## THE TASK
Locate each line of the items below that contains the word "scale", and copy those lines. Treat uppercase and lowercase letters as different.

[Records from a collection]
__________

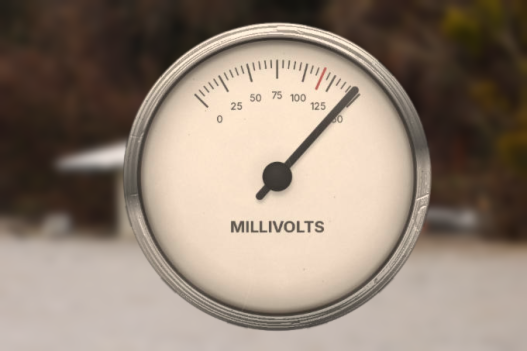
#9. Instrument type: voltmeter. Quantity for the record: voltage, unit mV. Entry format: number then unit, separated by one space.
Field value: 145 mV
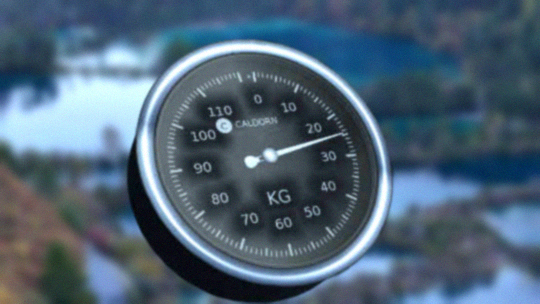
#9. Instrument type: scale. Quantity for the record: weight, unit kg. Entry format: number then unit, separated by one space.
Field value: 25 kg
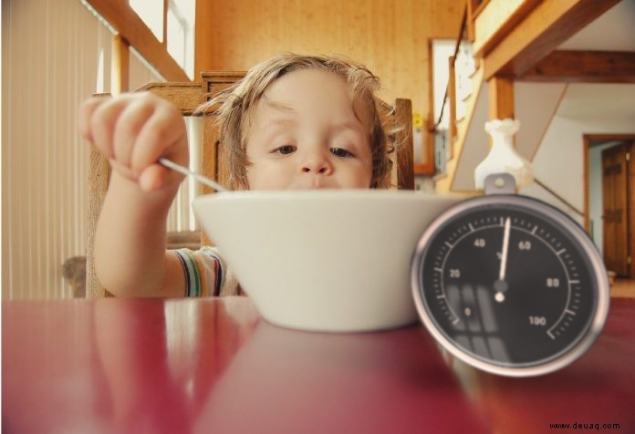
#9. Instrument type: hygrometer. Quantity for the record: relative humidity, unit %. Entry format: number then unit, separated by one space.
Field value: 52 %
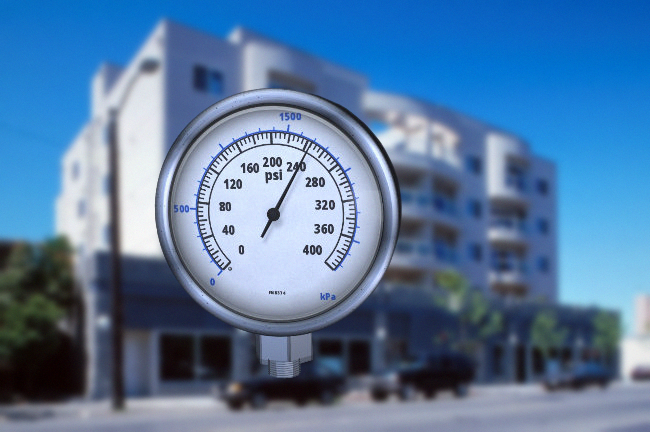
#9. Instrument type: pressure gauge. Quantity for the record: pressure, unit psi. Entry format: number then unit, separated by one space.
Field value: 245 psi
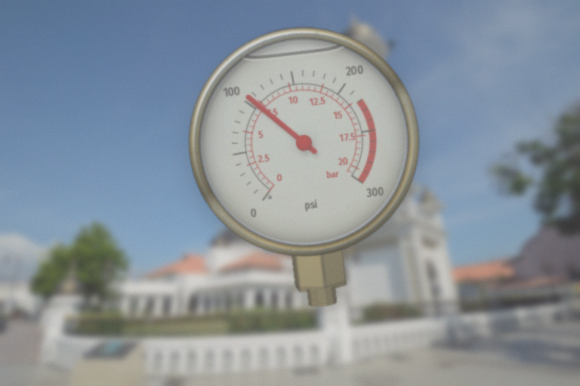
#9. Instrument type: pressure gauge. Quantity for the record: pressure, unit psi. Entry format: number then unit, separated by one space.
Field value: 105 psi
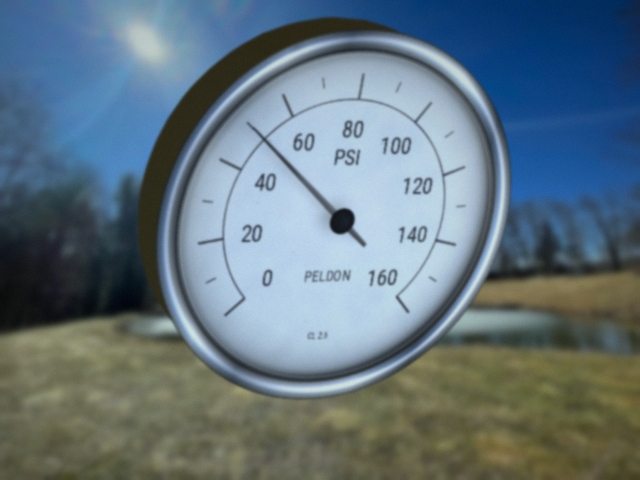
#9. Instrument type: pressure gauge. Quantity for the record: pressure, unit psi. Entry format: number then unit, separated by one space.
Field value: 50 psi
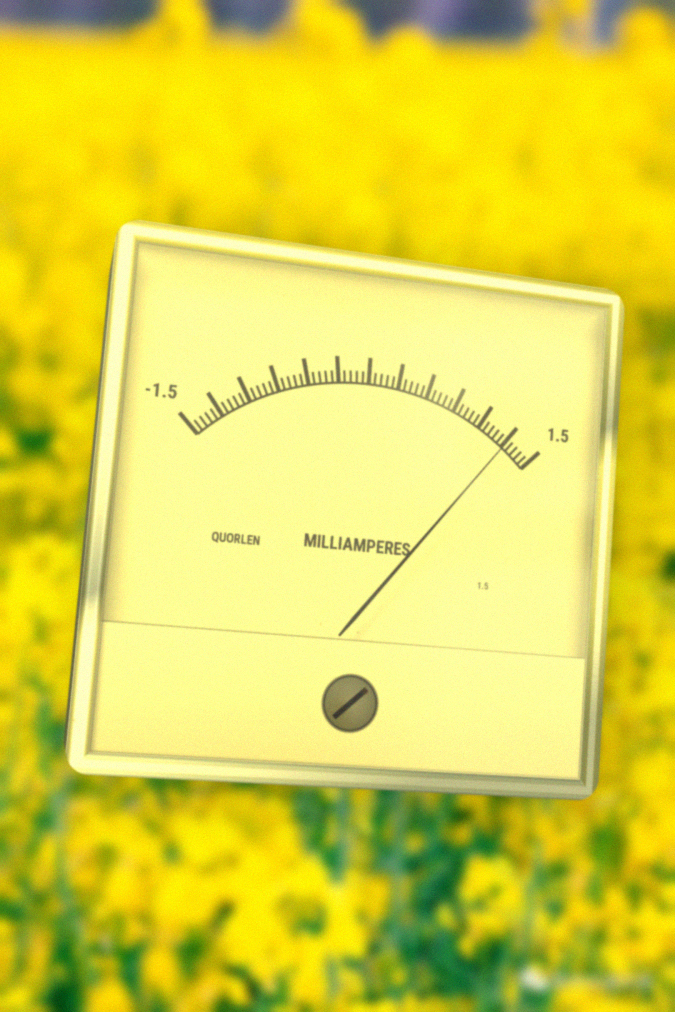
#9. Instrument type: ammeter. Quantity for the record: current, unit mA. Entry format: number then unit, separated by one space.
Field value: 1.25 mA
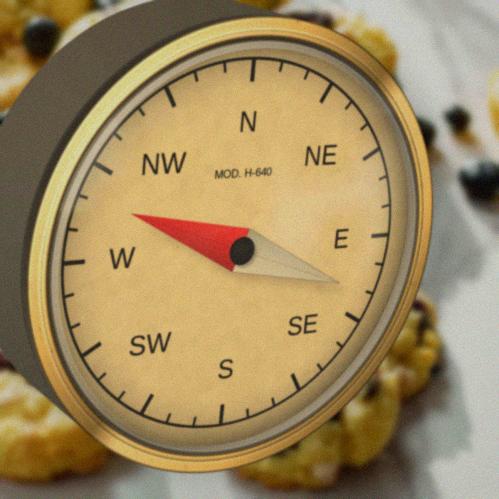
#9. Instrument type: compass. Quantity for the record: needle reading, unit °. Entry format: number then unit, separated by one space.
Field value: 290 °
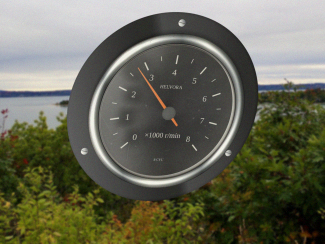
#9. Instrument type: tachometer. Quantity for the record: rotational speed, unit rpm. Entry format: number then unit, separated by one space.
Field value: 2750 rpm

__________

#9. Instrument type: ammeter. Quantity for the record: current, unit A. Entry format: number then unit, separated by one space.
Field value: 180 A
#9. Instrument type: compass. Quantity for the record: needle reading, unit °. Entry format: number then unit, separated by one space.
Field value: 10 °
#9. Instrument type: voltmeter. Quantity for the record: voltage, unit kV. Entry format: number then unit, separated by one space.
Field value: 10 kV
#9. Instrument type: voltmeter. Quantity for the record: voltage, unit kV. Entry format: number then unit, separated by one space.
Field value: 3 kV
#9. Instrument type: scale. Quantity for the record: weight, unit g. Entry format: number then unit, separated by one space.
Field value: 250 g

__________

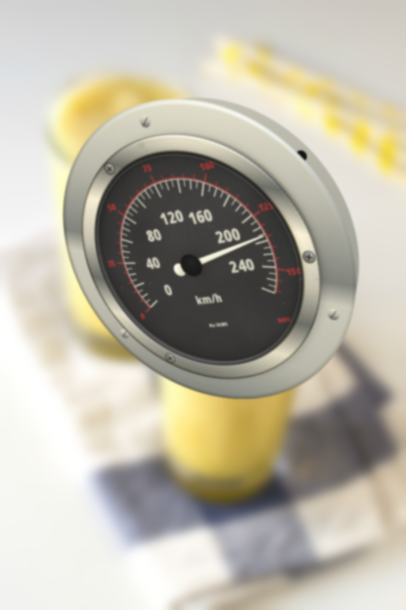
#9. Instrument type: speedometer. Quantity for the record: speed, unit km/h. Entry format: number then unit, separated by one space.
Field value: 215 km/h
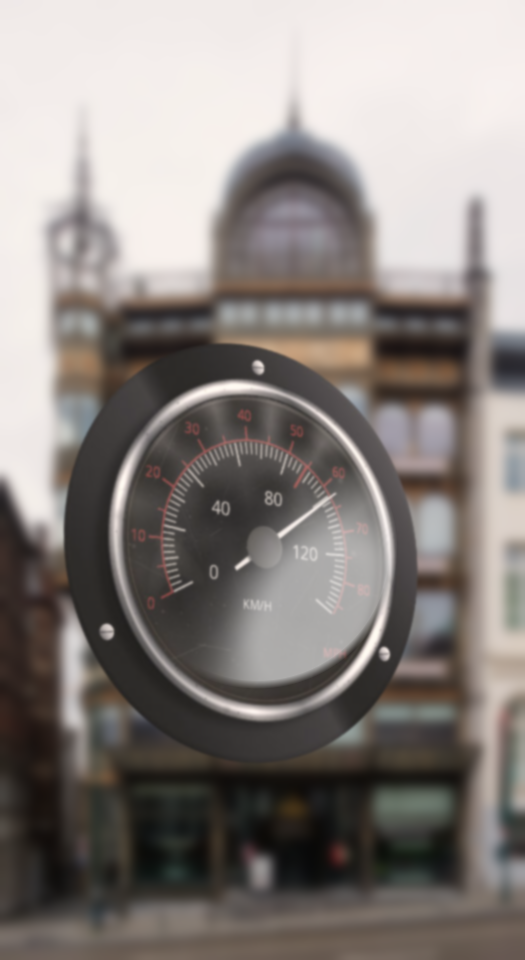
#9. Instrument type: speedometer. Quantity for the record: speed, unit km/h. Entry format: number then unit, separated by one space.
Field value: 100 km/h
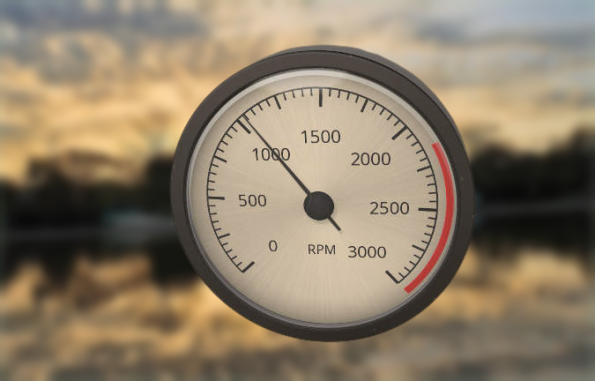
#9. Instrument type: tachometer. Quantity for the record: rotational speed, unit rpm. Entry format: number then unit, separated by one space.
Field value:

__________

## EXERCISE RESULT
#9. Instrument type: scale. Quantity for the record: weight, unit kg. Entry format: number then unit, separated by one space.
#9. Instrument type: scale. Quantity for the record: weight, unit g. Entry format: number then unit, separated by one space.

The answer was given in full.